I used to be a "Saturday Night Live" disciple. Watched the show religiously for decades in the '80's, '90's, and early 2000's. It was must-see TV. I would never miss an episode, never miss a skit. Yes, over those years there was a steady decline overall in the show. The perfomers as a whole, with a few exceptions, were not as strong or versatile. The writing not as sharp and was at times pandering. But I stuck with it.
Until I finally had to stop. The decline eventually became precipitous. The show became too transparently left-leaning and political. Angry. Agenda-driven. Like state TV propaganda.
But most importantly, not funny.
Fast forward to "SNL" in 2018. I no longer sit down to watch the show. I'll check out the occasional clips on YouTube if there's buzz about a cold open, a Weekend Update segment, or whatever. Generally, I find the buzz that drove me there to be unwarranted. The show is a shell of what it once was in what, in my opinion, was the heyday in the mid-to-late 80's with Dana Carvey, Phil Hartman, Jan Hooks, Jon Lovitz, Nora Dunn, Kevin Nealon, Victoria Jackson, Dennis Miller, etc.

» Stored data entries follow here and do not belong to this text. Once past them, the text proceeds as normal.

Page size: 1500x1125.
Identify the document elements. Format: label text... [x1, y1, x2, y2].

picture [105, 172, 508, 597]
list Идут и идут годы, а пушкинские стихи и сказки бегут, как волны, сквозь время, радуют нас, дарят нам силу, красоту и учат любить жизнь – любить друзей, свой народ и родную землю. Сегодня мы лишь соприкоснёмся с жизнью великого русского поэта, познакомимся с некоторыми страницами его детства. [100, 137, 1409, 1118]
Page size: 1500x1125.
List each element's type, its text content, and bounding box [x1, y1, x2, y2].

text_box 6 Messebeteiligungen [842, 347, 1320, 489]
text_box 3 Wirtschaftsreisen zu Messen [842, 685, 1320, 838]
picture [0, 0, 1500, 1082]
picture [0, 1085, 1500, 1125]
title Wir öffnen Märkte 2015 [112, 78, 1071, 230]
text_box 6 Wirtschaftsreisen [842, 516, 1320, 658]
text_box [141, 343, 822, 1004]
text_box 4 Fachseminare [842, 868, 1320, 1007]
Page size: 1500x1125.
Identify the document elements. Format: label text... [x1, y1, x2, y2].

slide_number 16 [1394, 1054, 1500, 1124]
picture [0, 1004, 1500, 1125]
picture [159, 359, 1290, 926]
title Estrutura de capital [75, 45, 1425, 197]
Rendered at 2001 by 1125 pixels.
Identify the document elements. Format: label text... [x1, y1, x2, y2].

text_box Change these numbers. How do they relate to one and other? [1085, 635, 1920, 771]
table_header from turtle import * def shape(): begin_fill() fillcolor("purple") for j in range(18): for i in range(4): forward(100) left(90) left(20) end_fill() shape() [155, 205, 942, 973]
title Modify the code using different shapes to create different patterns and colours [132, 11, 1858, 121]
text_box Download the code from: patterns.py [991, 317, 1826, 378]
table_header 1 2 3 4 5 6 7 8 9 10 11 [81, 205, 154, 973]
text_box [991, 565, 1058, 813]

My main issue with the current incarnation of "SNL" is the desperate grab for ratings and for getting clips to go viral online by stacking skits with star-studded cameos from big name actors and actresses to (hopefully) distract from the woeful writing of overly-long political pieces. The fact that they hired Alec Baldwin to play President Trump (knowing full well the venom Baldwin has for Trump that would seep into each and every sketch) shows that producer Lorne Michaels no longer trusts his cast, and that his cast may not be versatile enough to pull off a good Trump impression. Even smaller parts that would normally be played by a cast member are now farmed out to Hollywood royalty. In last weekend's cold open sketch featuring Stormy Daniels (that this radio station posted on our website and on Facebook because it, once again, was getting "buzz"), Lorne Michaels' ratings grab featured not one, not two, not three, but four big-time celeb cameos in what was a cluster-eff mess of an eternal 7-minute skit. You had Ben Stiller, Martin Short, Scarlett Johanssen, and Jimmy Fallon mugging for airtime as guest performers.
How must the cast feel about this? Being relegated to sit on the sidelines as the Big Guns take away their airtime. The original charm of the show was that a bunch of unknowns, the Not Ready For Primetime Players, were going to walk a tightrope and do live TV where anything could happen - anything could go wrong, a spontaneous moment could occur that would go on to become a classic moment in television. I feel a huge disconnect from this current cast. Like I don't even know them. Don't know their names. Can you imagine Dana Carvey sitting silently in the wings as a big star host or guest came in and sucked up all the meaty roles? If Carvey was on the show today, he would have worked and worked and worked to master a comical, caricature-like Trump impression that was light and fun and not so full of vitriol until Lorne Michaels had no choice but to give him the role.
But it's all about the viral videos these days. Brand the show on YouTube, etc. by racking up the views and trying to win new, young fans and bring them into the fold. Get hashtagged on Twitter or Facebook. But as the old saying goes, "you can't polish a turd." The quality of "SNL" in its prime has always depended on the writing, and Lord knows these days that is sorely lacking. Not even the biggest stars of the day - even if you put 50 of them into one sketch - could camouflage weak writing or make up for it. "SNL" needs to get back to its roots - solid, smart, satirical but not hate-filled writing, skewering politicians on both sides of the aisle equally, quirky, memorable, quotable, even catch-phrase-based characters, daring sketch premises, unique short films, parodies of other TV shows, personalities, pop culture, etc.
I have no faith that "SNL" will go back to those days. Our technology culture demands that it play by a different set of rules - get people blogging about you, sharing your content, Tweeting positively on it, etc.
And that's all understandable. And the reality we live in. If only "SNL" realized that the best way to get content to go viral is with thoughtful, unique, pioneering, smart writing, solid comedic acting, and not just with pretty and famous faces that you can plaster all over a screenshot on YouTube or wherever.
Lorne, please search harder for the next generation of truly gifted writers. You had a knack for finding them in the early days. You discovered many geniuses in the past and the comedy world thanks you for giving them their deserved forum. Trust your current cast to shine instead of populating sketches with the Hollywood elite in their stead. Maybe there's a genius, a diamond in the rough, who simply hasn't been given enough opportunities to shine. I would rather see Ben Stiller in a film rather than in an "SNL" skit as a lawyer. An "SNL" skit should be about the host and the cast of the (maybe) next generation of comedy working their butts off to get us to embrace them and laugh with them.
Please, Lorne, try harder. I used to love your show, and I miss it.